Oddly enough, I remember a ton of optimism from Sony (and I thought from the press) about the PSP at its launch. Other than price (a good parallel, for sure), the system was expected to sell very well. Saying it's not as bad as the Lynx vs. GameBoy is faint praise indeed.
Finally, the GameCube made a big profit for Nintendo for some big reasons that just don't apply to Sony and the PlayStation 3: most (if not all) hit GameCube games were Nintendo first-party (ergo highest margin), the GameCube hardware was cheap to produce from the beginning and developed inexpensively (as opposed to the Cell and Blu-ray money pits).
Sorry, but the anti-anti-Sony argument comes across as "they'll win because they're big ol' Sony". From a business point of view, Japan sales won't matter and there are only so many idiots to buy overpriced hardware. That won't be enough.

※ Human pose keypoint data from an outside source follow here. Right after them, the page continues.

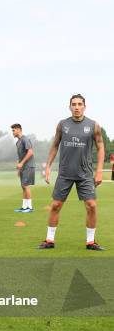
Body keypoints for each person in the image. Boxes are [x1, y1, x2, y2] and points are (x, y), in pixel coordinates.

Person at [39, 94, 105, 250]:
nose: (77, 107)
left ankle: (90, 242)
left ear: (84, 106)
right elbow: (55, 145)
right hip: (65, 173)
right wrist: (48, 166)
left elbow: (101, 147)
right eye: (74, 104)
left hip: (85, 174)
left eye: (80, 104)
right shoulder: (62, 125)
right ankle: (49, 240)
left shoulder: (93, 125)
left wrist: (99, 170)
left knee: (92, 206)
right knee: (55, 205)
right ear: (70, 107)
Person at [11, 123, 35, 212]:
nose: (12, 132)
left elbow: (30, 152)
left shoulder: (25, 139)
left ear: (18, 130)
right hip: (23, 167)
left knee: (25, 186)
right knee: (23, 186)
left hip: (28, 166)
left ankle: (29, 208)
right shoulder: (18, 142)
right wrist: (19, 167)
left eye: (13, 130)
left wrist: (21, 163)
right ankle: (24, 207)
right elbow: (20, 156)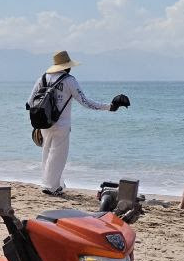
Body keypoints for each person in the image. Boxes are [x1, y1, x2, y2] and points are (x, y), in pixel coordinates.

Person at [29, 51, 128, 197]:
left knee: (47, 153)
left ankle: (51, 183)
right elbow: (86, 102)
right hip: (61, 124)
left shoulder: (42, 78)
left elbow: (30, 102)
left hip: (44, 123)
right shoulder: (69, 80)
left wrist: (36, 123)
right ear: (67, 66)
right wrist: (109, 107)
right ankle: (51, 187)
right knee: (58, 156)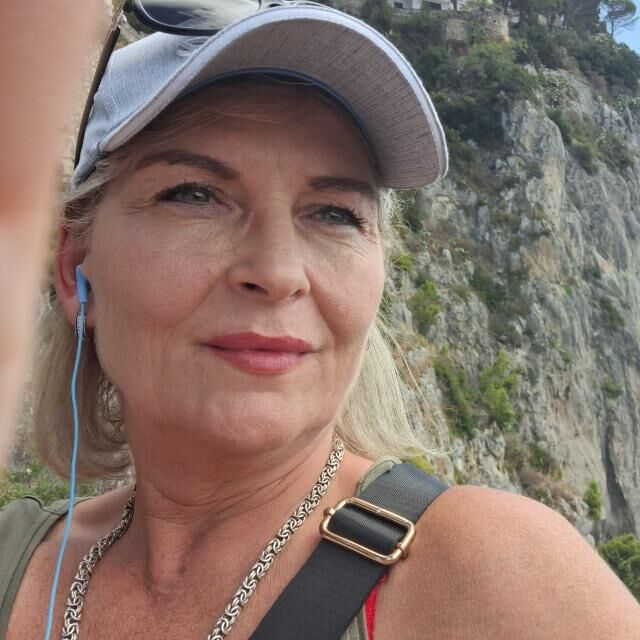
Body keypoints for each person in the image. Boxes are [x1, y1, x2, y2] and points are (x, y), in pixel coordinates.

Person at [1, 3, 640, 639]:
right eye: (195, 195)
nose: (278, 272)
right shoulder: (13, 557)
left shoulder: (500, 583)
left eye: (334, 213)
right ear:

But most of the "faults" of the PlayStation 3 are conjecutre and theory. That it's priced out of it's market is completely unprovable until launch and even then has largely blog polls to back it's facts. Everyone thought the 360 was too expensive, but price was the least of it's concern. People are willing to spend a couple grand on either a new computer or an HD player ... they may well be welling to spend less than a grand for both.
As for other complaints - like being too difficult to code for or not nearly as powerful as reported ... half of these are Microsoft FUD and the other half are mumblevine crop.
After that we descend into silliness like "OMG ... GTA's not exclusive" or complete nonsense like "you won't be able to rent games for the PlayStation 3". Fact is - many of the complaints lodged agaisnt Sony right now aren't terribly substantial.
For the PlayStation 3 to fail, it seems an unlikely series of events would need to occur:
1. A complete revolt against the price.
2. Blu-Ray fails miserably.
3. The library remains poor through 2007.
All three are unlikely precisely because of the industry clout Sony enjoys. But, it's easy to attack a non-existent product and the gamesphere loves a loser out of the console war ... and Nintendo no longer seems the likely candidate.
Even if the worst case scenario is the PS3 ranks third in a cumulative timeline, Sony is unlikely to fall flat on it's face with the product line. It's just not as straightforward as that.
How are we measuring success? Microsoft is still losing a bundle off the Xbox. Sony will, no matter what, take a big red bath off the PlayStation 3 launch. Just like before, the only seeing an immediate profit will be Nintendo.
It's because the console "war" is being fought between three companies with completely different goals and strategies. Microsoft doesn't need to make a bundle off the Xbox - they have Windows. Sony is more concerned with making a viable consumer level Blu-Ray market than dominating the games industry and Nintendo just loves profit because games is their bread and butter.
But to say that Sony's size isn't a factor in their releases is like saying that Windows Vista will sell well because of merit.